TO-DO ITEM:
Would you transcribe the entries below word for word, omitting all images?

(Stored data entries)

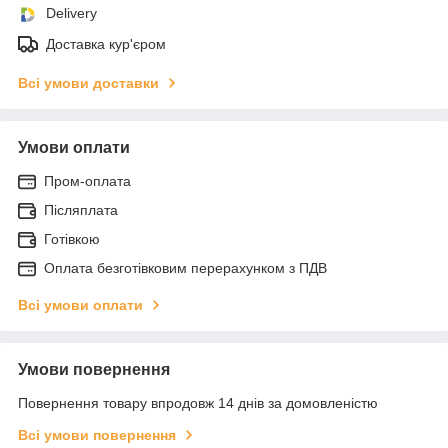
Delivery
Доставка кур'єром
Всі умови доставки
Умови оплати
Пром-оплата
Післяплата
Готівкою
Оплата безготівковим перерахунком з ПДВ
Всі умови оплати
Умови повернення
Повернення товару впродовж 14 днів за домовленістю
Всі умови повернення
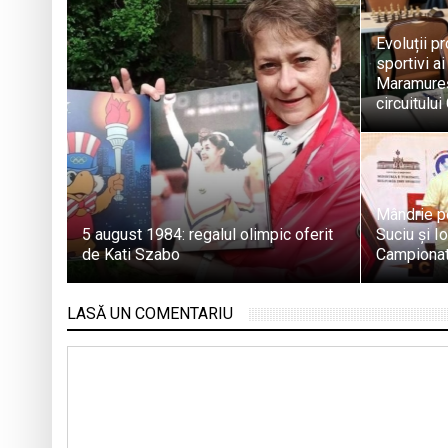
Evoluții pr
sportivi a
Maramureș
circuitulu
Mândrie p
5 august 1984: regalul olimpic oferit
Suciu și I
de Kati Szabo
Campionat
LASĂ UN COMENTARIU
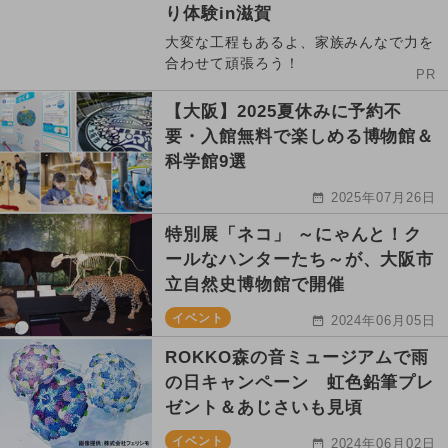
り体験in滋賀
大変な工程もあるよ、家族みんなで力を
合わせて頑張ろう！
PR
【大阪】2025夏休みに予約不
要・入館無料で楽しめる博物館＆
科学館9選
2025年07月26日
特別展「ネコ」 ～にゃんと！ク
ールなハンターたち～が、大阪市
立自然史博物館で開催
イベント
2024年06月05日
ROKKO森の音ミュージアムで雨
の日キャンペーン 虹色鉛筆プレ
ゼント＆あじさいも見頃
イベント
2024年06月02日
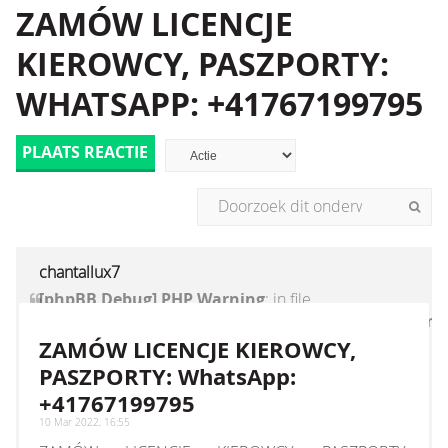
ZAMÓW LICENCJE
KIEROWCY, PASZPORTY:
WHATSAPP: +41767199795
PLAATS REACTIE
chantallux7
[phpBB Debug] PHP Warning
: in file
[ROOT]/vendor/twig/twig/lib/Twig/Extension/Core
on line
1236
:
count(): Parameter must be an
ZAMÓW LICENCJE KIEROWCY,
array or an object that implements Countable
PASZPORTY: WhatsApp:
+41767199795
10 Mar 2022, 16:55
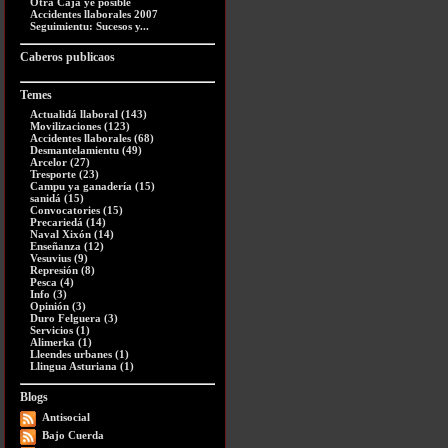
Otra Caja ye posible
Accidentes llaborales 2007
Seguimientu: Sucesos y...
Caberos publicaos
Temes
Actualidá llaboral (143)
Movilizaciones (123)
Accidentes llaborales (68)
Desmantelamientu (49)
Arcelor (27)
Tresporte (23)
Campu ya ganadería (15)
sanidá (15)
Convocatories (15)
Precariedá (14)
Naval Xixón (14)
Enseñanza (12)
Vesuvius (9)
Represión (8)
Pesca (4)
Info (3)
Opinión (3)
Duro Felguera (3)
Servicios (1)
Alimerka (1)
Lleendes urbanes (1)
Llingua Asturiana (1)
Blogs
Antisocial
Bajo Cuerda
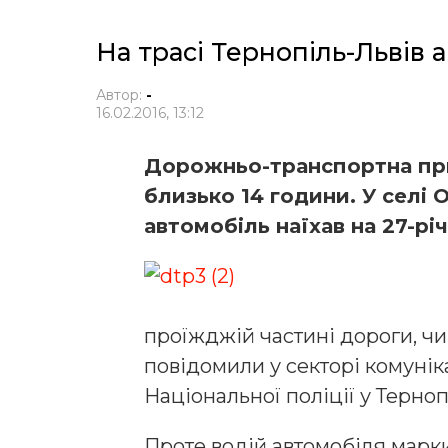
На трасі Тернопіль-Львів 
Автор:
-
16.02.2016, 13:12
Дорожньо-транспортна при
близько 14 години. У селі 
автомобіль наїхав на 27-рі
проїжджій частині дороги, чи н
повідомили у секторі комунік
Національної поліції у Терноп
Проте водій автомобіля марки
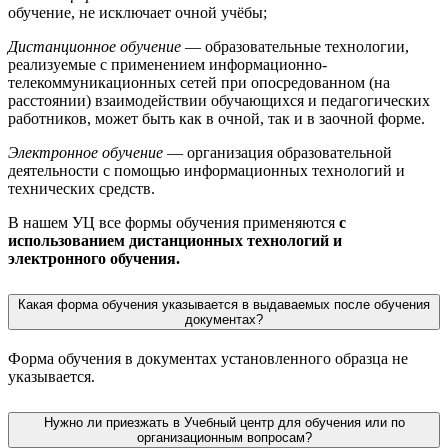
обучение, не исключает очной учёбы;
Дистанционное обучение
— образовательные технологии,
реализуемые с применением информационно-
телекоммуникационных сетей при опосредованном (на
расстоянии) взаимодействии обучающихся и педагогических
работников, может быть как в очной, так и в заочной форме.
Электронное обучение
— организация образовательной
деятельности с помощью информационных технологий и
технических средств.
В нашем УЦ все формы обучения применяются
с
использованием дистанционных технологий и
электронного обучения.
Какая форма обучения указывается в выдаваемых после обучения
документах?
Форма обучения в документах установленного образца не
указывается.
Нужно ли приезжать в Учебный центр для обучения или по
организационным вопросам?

OUTPUT OF THE TASK:
Delivery
Доставка кур'єром
Всі умови доставки
Умови оплати
Пром-оплата
Післяплата
Готівкою
Оплата безготівковим перерахунком з ПДВ
Всі умови оплати
Умови повернення
Повернення товару впродовж 14 днів за домовленістю
Всі умови повернення
Evoluții pr
sportivi a
Maramureș
circuitulu
Mândrie p
5 august 1984: regalul olimpic oferit
Suciu și I
de Kati Szabo
Campionat
LASĂ UN COMENTARIU
り体験in滋賀
大変な工程もあるよ、家族みんなで力を
合わせて頑張ろう！
PR
【大阪】2025夏休みに予約不
要・入館無料で楽しめる博物館＆
科学館9選
2025年07月26日
特別展「ネコ」 ～にゃんと！ク
ールなハンターたち～が、大阪市
立自然史博物館で開催
イベント
2024年06月05日
ROKKO森の音ミュージアムで雨
の日キャンペーン 虹色鉛筆プレ
ゼント＆あじさいも見頃
イベント
2024年06月02日
ZAMÓW LICENCJE
KIEROWCY, PASZPORTY:
WHATSAPP: +41767199795
PLAATS REACTIE
chantallux7
[phpBB Debug] PHP Warning
: in file
[ROOT]/vendor/twig/twig/lib/Twig/Extension/Core
on line
1236
:
count(): Parameter must be an
ZAMÓW LICENCJE KIEROWCY,
array or an object that implements Countable
PASZPORTY: WhatsApp:
+41767199795
10 Mar 2022, 16:55
Otra Caja ye posible
Accidentes llaborales 2007
Seguimientu: Sucesos y...
Caberos publicaos
Temes
Actualidá llaboral (143)
Movilizaciones (123)
Accidentes llaborales (68)
Desmantelamientu (49)
Arcelor (27)
Tresporte (23)
Campu ya ganadería (15)
sanidá (15)
Convocatories (15)
Precariedá (14)
Naval Xixón (14)
Enseñanza (12)
Vesuvius (9)
Represión (8)
Pesca (4)
Info (3)
Opinión (3)
Duro Felguera (3)
Servicios (1)
Alimerka (1)
Lleendes urbanes (1)
Llingua Asturiana (1)
Blogs
Antisocial
Bajo Cuerda
На трасі Тернопіль-Львів 
Автор:
-
16.02.2016, 13:12
Дорожньо-транспортна при
близько 14 години. У селі 
автомобіль наїхав на 27-рі
проїжджій частині дороги, чи н
повідомили у секторі комунік
Національної поліції у Терноп
Проте водій автомобіля марки
обучение, не исключает очной учёбы;
Дистанционное обучение
— образовательные технологии,
реализуемые с применением информационно-
телекоммуникационных сетей при опосредованном (на
расстоянии) взаимодействии обучающихся и педагогических
работников, может быть как в очной, так и в заочной форме.
Электронное обучение
— организация образовательной
деятельности с помощью информационных технологий и
технических средств.
В нашем УЦ все формы обучения применяются
с
использованием дистанционных технологий и
электронного обучения.
Какая форма обучения указывается в выдаваемых после обучения
документах?
Форма обучения в документах установленного образца не
указывается.
Нужно ли приезжать в Учебный центр для обучения или по
организационным вопросам?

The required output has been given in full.